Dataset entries
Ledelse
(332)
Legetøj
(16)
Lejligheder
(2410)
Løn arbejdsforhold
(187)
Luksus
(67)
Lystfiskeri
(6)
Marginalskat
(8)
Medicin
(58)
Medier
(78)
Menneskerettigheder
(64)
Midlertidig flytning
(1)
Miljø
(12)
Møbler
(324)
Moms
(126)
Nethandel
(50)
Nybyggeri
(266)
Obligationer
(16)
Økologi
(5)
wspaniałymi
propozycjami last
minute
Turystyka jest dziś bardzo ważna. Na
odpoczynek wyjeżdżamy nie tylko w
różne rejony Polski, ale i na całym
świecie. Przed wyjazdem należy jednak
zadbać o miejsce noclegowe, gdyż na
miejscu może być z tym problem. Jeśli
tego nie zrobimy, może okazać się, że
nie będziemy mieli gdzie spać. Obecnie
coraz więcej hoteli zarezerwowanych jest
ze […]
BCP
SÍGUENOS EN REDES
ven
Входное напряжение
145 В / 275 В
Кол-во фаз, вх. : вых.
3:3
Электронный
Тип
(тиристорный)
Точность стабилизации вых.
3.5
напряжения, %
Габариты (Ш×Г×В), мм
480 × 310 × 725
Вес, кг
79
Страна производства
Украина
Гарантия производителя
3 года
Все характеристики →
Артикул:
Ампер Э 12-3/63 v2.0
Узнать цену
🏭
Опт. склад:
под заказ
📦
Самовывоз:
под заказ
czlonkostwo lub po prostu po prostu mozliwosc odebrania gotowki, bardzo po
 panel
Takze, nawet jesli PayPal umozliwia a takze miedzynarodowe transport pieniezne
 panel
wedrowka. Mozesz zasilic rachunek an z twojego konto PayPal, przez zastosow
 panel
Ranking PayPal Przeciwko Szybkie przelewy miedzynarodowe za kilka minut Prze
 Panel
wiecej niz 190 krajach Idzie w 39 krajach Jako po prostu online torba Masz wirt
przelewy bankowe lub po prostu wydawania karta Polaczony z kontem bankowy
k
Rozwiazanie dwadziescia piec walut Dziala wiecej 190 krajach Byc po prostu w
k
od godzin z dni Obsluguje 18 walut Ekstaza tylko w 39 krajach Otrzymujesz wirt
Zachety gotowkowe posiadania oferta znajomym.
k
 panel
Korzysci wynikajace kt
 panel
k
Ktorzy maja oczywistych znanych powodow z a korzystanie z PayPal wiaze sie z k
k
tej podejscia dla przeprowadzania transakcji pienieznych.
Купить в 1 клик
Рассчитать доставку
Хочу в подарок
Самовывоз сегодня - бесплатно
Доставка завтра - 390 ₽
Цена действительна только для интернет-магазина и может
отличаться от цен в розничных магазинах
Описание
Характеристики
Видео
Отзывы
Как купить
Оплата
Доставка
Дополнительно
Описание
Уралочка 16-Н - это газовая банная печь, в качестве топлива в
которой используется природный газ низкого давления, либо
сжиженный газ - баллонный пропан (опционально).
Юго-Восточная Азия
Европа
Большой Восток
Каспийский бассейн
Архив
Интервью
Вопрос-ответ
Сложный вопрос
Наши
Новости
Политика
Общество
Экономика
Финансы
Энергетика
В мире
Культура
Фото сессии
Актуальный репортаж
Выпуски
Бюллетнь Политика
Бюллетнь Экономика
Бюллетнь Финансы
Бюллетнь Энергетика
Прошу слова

### WORK REQUEST
Please return only the lines above, starting at the line that has "Marginalskat" and ending at the line that has "Большой Восток", keeping both and leaving each one unchanged.

### RESPONSE AREA
Marginalskat
(8)
Medicin
(58)
Medier
(78)
Menneskerettigheder
(64)
Midlertidig flytning
(1)
Miljø
(12)
Møbler
(324)
Moms
(126)
Nethandel
(50)
Nybyggeri
(266)
Obligationer
(16)
Økologi
(5)
wspaniałymi
propozycjami last
minute
Turystyka jest dziś bardzo ważna. Na
odpoczynek wyjeżdżamy nie tylko w
różne rejony Polski, ale i na całym
świecie. Przed wyjazdem należy jednak
zadbać o miejsce noclegowe, gdyż na
miejscu może być z tym problem. Jeśli
tego nie zrobimy, może okazać się, że
nie będziemy mieli gdzie spać. Obecnie
coraz więcej hoteli zarezerwowanych jest
ze […]
BCP
SÍGUENOS EN REDES
ven
Входное напряжение
145 В / 275 В
Кол-во фаз, вх. : вых.
3:3
Электронный
Тип
(тиристорный)
Точность стабилизации вых.
3.5
напряжения, %
Габариты (Ш×Г×В), мм
480 × 310 × 725
Вес, кг
79
Страна производства
Украина
Гарантия производителя
3 года
Все характеристики →
Артикул:
Ампер Э 12-3/63 v2.0
Узнать цену
🏭
Опт. склад:
под заказ
📦
Самовывоз:
под заказ
czlonkostwo lub po prostu po prostu mozliwosc odebrania gotowki, bardzo po
 panel
Takze, nawet jesli PayPal umozliwia a takze miedzynarodowe transport pieniezne
 panel
wedrowka. Mozesz zasilic rachunek an z twojego konto PayPal, przez zastosow
 panel
Ranking PayPal Przeciwko Szybkie przelewy miedzynarodowe za kilka minut Prze
 Panel
wiecej niz 190 krajach Idzie w 39 krajach Jako po prostu online torba Masz wirt
przelewy bankowe lub po prostu wydawania karta Polaczony z kontem bankowy
k
Rozwiazanie dwadziescia piec walut Dziala wiecej 190 krajach Byc po prostu w
k
od godzin z dni Obsluguje 18 walut Ekstaza tylko w 39 krajach Otrzymujesz wirt
Zachety gotowkowe posiadania oferta znajomym.
k
 panel
Korzysci wynikajace kt
 panel
k
Ktorzy maja oczywistych znanych powodow z a korzystanie z PayPal wiaze sie z k
k
tej podejscia dla przeprowadzania transakcji pienieznych.
Купить в 1 клик
Рассчитать доставку
Хочу в подарок
Самовывоз сегодня - бесплатно
Доставка завтра - 390 ₽
Цена действительна только для интернет-магазина и может
отличаться от цен в розничных магазинах
Описание
Характеристики
Видео
Отзывы
Как купить
Оплата
Доставка
Дополнительно
Описание
Уралочка 16-Н - это газовая банная печь, в качестве топлива в
которой используется природный газ низкого давления, либо
сжиженный газ - баллонный пропан (опционально).
Юго-Восточная Азия
Европа
Большой Восток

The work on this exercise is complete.